Rema 1000 breaks its own no-discount rule
Norway's grocery sector just witnessed a rare breakdown in pricing discipline as Rema 1000 reversed course on its stated policy of not following competitor price cuts. The chain slashed prices on 150 items by up to 50% through March 6, directly contradicting sales director Pia Mellbye's Friday declaration that "Rema 1000 will not follow Oda's price cuts." Reference: Statistics Norway.
This reversal came after online retailer Oda triggered the price war by cutting around 70 Easter goods, with Kiwi and Coop immediately matching those reductions. Freia chocolate bars dropped from NOK 54.90 at Rema 1000 to NOK 29.90 at competitors, creating an unsustainable price gap that forced the chain's hand within 48 hours.
The speed of this capitulation reveals how Norway's concentrated grocery market creates intense competitive pressure during peak shopping periods like Easter. When one major player moves aggressively on popular seasonal items, others cannot afford to maintain premium pricing for long.
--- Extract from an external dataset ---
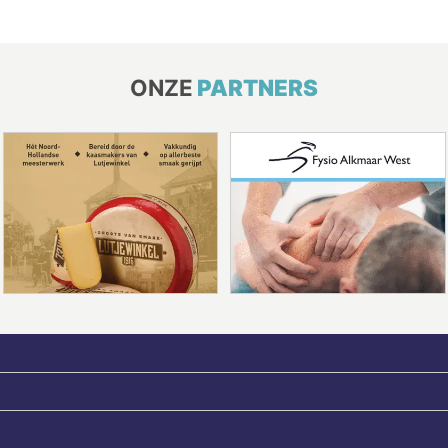
ONZE
PARTNERS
Competition authority's previous warnings prove prescient
This Easter price war validates concerns raised by Norway's Competition Authority (Konkurransetilsynet) about the grocery sector's pricing behavior. The authority previously found that chains were sharing competitor prices multiple times daily, which actually weakened competition by enabling rapid responses that discouraged price cuts.
Now we see the opposite dynamic playing out. Kiwi and Extra are reportedly cutting prices "by the hour" to match competitors, while Coop and Kiwi announced Sunday they would match or exceed Rema's latest reductions. This real-time price matching creates a race to the bottom that benefits consumers in the short term but raises questions about long-term market sustainability.
The authority determined that when chains can instantly respond to competitor moves, it incentivizes price increases rather than cuts under normal circumstances. Easter's high-volume, time-sensitive nature appears to have flipped this dynamic temporarily.
Market consolidation creates fragile pricing equilibrium
What makes this price war notable is not the discounts themselves, but what it reveals about Norway's grocery oligopoly. The fact that Rema 1000 felt compelled to abandon its stated pricing strategy within two days shows how precarious the balance is between the major chains.
The inclusion of items like Idun ketchup, Nidar marzipan, and various Freia chocolates in the discount campaigns targets Norway's most recognizable food brands during the country's biggest seasonal shopping period. These are exactly the high-margin, high-volume products that drive Easter profits.
This aggressive pricing will end abruptly after Easter Sunday. By April 2, expect all chains to quietly restore previous price levels once seasonal pressure subsides—proving this was theater, not genuine competition reform.